Saxsons Group

Knowledge Hub · Saxsons Foot-Operated Waste Bin

All-side Pb shielding + foot-pedal hands-free deposit — the radiopharmacy waste-bin design.

The waste bin sits in the hot lab across the full shift and is approached from any angle. Pb shielding on every face including the lid bounds the operator-facing dose-rate at any standing position; the foot-pedal lid breaks the hand-to-surface contamination path. This page is the design rationale.

Why this matters

Five things the waste-bin design tells you

All-side + lid shielding

Why a waste bin needs Pb on every face including the lid

Unlike a bench shield where the operator stands in a known position, the waste bin is approached from any angle in the hot lab — the operator drops waste from the dispense bench side, the cleaning staff lifts the polybag from another side. Lead shielding on the body, the base AND the lid means the operator-facing dose-rate is bounded regardless of standing position. The AERB envelope holds across the shift no matter where the staff member is in the room.

Source: AERB Safety Code for Nuclear Medicine Facility; ICRP Publication 103.

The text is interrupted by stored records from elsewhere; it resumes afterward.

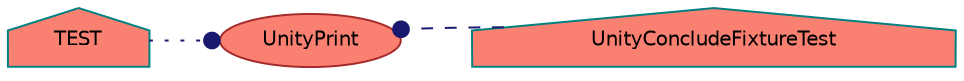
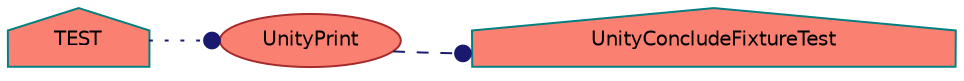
  digraph {
    rankdir=LR
    node [color=teal fillcolor=salmon fontname=Helvetica fontsize=10 shape=house style=filled]
    edge [arrowhead=dot color=midnightblue fontname=Helvetica fontsize=10 labelfontname=Helvetica labelfontsize=10]
    n1 [fontcolor=black height=0.2 label=TEST width=0.4]
    n2 [color=brown height=0.2 label=UnityPrint shape=ellipse width=0.4]
    n3 [height=0.2 label=UnityConcludeFixtureTest width=0.4]
    n1 -> n2 [style=dotted]
-   n3 -> n2 [style=dashed]
+   n2 -> n3 [style=dashed]
  }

Foot-pedal hands-free deposit

Why a contact-free lid mechanism breaks the contamination path

The hand that just dispensed a radiopharmaceutical may carry trace contamination — droplet residue, gloved-finger contact at the syringe neck. A foot-pedal lid means the operator does not touch the lid surface during waste deposit. The hand-to-surface contamination path is broken; the daily lid-decontamination wipe-down covers any incidental aerosol contribution. Compared to a hand-operated lid or a lift-off cap, foot-pedal cuts a measurable share of cumulative hand-contamination events across the shift.

Source: AAPM Report 88; IAEA Operational Guidance on Hospital Radiopharmacy.

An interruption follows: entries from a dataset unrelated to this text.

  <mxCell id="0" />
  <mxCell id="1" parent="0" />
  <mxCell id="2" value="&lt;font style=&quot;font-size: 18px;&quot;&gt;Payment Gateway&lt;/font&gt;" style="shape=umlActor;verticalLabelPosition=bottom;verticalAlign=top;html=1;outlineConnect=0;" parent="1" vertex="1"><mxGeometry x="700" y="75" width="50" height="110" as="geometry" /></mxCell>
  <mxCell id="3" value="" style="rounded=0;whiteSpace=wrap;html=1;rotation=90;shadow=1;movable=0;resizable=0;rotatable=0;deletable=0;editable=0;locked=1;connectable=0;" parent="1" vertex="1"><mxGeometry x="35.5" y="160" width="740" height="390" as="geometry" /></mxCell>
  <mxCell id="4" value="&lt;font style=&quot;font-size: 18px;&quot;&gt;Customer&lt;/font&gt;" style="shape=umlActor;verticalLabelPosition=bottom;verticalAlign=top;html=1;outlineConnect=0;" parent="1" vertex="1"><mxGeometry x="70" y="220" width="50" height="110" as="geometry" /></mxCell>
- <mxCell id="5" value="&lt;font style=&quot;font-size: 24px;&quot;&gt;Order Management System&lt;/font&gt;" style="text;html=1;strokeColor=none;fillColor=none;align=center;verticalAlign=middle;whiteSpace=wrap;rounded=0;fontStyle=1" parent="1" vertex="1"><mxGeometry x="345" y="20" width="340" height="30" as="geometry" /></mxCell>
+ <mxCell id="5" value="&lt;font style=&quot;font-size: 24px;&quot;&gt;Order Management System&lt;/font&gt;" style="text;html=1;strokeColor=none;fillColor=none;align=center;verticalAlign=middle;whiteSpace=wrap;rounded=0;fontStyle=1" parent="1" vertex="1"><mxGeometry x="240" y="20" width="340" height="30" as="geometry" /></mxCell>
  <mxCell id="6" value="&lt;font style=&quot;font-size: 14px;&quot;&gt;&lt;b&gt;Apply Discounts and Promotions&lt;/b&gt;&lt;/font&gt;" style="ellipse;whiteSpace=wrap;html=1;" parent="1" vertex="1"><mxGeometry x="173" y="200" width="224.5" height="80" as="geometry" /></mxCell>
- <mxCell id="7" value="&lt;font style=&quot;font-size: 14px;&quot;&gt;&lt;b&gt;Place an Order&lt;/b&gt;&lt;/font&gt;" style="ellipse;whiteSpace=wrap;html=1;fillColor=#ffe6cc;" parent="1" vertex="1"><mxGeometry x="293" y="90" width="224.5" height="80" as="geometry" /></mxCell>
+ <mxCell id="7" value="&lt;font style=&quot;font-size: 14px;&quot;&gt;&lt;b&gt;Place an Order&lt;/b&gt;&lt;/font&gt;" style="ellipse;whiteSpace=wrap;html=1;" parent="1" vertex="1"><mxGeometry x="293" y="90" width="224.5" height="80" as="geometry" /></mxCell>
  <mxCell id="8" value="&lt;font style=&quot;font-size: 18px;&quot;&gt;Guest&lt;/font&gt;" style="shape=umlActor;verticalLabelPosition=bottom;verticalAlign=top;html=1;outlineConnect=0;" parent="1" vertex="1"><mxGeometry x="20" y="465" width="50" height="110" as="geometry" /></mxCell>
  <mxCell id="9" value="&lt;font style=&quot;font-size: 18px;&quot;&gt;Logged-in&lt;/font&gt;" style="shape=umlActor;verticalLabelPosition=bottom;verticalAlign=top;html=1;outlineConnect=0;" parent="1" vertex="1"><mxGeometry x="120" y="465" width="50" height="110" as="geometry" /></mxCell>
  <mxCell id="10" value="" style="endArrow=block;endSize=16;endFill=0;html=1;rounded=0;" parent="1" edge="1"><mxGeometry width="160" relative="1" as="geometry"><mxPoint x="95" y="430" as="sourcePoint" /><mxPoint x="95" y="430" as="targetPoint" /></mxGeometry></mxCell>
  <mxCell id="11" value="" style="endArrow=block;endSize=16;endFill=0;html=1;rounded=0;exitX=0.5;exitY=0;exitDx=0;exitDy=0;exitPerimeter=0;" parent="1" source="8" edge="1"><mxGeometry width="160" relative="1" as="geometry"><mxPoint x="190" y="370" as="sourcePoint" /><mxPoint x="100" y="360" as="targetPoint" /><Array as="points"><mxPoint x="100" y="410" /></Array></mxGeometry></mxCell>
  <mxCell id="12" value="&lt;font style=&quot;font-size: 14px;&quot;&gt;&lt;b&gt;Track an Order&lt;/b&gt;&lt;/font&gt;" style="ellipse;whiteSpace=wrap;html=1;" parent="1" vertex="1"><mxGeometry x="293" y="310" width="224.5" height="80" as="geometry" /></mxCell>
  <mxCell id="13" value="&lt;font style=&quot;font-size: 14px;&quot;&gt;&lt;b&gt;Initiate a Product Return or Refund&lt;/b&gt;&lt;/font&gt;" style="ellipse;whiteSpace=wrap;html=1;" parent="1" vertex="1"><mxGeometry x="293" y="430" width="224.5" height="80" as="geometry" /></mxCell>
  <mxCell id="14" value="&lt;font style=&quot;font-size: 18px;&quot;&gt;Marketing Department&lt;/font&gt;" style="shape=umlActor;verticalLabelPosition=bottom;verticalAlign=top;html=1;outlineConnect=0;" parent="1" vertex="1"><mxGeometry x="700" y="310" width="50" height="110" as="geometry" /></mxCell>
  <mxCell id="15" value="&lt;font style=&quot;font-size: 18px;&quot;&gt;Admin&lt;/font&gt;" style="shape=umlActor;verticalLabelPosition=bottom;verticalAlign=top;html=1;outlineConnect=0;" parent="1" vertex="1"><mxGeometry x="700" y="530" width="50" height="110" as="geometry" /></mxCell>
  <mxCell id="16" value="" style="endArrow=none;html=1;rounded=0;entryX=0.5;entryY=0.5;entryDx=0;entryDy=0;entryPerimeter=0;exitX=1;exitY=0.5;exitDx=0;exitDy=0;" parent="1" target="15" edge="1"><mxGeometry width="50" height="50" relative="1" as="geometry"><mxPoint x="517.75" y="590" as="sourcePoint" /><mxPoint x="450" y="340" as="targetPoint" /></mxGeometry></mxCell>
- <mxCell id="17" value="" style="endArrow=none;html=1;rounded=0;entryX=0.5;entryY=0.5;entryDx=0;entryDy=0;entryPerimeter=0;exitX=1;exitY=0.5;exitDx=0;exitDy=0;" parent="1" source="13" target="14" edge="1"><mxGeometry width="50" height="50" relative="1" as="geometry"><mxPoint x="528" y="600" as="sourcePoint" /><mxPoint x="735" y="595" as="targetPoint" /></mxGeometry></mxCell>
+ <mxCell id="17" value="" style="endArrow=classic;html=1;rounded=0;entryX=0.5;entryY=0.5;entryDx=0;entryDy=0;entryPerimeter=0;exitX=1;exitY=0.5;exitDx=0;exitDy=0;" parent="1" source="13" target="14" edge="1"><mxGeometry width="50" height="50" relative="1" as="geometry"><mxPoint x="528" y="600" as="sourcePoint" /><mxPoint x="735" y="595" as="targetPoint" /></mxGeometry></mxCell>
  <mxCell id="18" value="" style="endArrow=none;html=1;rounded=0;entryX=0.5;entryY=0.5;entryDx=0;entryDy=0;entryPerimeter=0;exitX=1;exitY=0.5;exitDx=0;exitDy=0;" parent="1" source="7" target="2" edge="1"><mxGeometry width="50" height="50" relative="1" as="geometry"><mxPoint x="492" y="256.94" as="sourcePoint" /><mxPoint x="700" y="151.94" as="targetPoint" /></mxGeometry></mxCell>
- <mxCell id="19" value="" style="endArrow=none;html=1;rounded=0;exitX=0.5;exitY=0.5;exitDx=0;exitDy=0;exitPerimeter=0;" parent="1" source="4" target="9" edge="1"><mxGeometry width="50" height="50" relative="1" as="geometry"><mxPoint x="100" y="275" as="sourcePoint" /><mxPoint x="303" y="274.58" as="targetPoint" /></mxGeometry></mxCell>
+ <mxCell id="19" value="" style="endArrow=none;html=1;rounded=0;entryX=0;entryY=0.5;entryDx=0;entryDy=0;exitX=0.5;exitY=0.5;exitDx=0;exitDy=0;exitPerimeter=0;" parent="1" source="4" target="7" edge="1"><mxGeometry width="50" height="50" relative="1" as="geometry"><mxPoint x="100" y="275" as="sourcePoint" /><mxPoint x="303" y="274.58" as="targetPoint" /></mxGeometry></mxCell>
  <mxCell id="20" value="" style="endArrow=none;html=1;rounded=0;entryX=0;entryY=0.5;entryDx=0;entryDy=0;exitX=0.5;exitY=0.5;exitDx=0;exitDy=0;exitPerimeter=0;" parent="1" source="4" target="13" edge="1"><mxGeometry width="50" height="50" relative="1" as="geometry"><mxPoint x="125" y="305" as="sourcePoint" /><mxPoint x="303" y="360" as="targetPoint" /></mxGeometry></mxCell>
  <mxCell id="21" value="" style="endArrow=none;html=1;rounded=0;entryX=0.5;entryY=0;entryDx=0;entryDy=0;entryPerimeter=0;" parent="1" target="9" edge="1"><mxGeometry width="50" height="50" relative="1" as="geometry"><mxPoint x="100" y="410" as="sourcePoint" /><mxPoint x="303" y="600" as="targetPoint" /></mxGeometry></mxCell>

Pb tier per dispense class

Why 3 / 6 / 12 / 25 mm tracks SPECT / I-131 / PET / Lu-177

Solid waste from the dispense workflow carries residual radiopharmaceutical activity on swabs, syringe outers, gloves and dispensing paper. Tc-99m drops to negligible inside the bin within 72 h; F-18 inside 18 h. Lu-177 theranostic waste needs ~ 67 days. The Pb tier choice is what keeps the bench-side dose-rate inside envelope across the half-life window before the bin is emptied to the decay drum.

Source: NIST XCOM cross-section database; NCRP Report 49; AERB framework.

Wheel-mounted high-shielding tier

Why mobility matters at the 12 mm Pb tier

A 12 mm Pb waste bin weighs significantly more than a 3 mm bin — the shielding mass scales with the wall thickness. Manual lift-carry of the high-shielding tier risks operator wrist / back injury and breaks the radiation-safety SOP for personal-handling distance from contaminated waste. The wheel-mounted variant lets the staff push the bin to the decay-store without lifting; the lockable castors keep it in place during use.

Source: IAEA SRS 38; manual-handling occupational-safety framework.

Decay-store routing

Why the waste-bin is one node in the documented end-to-end chain

After the shift, the lifted polybag from the waste bin transfers to the Saxsons decay drum (matched Pb tier) for the half-life-based hold (10 half-lives = ~ 0.1 % residual) before the final transfer to the biomedical-waste chain under the CPCB Bio-Medical Waste Management Rules. The waste-bin → decay-drum → biomedical-waste handoff is the documented chain that the AERB licence-renewal audit follows.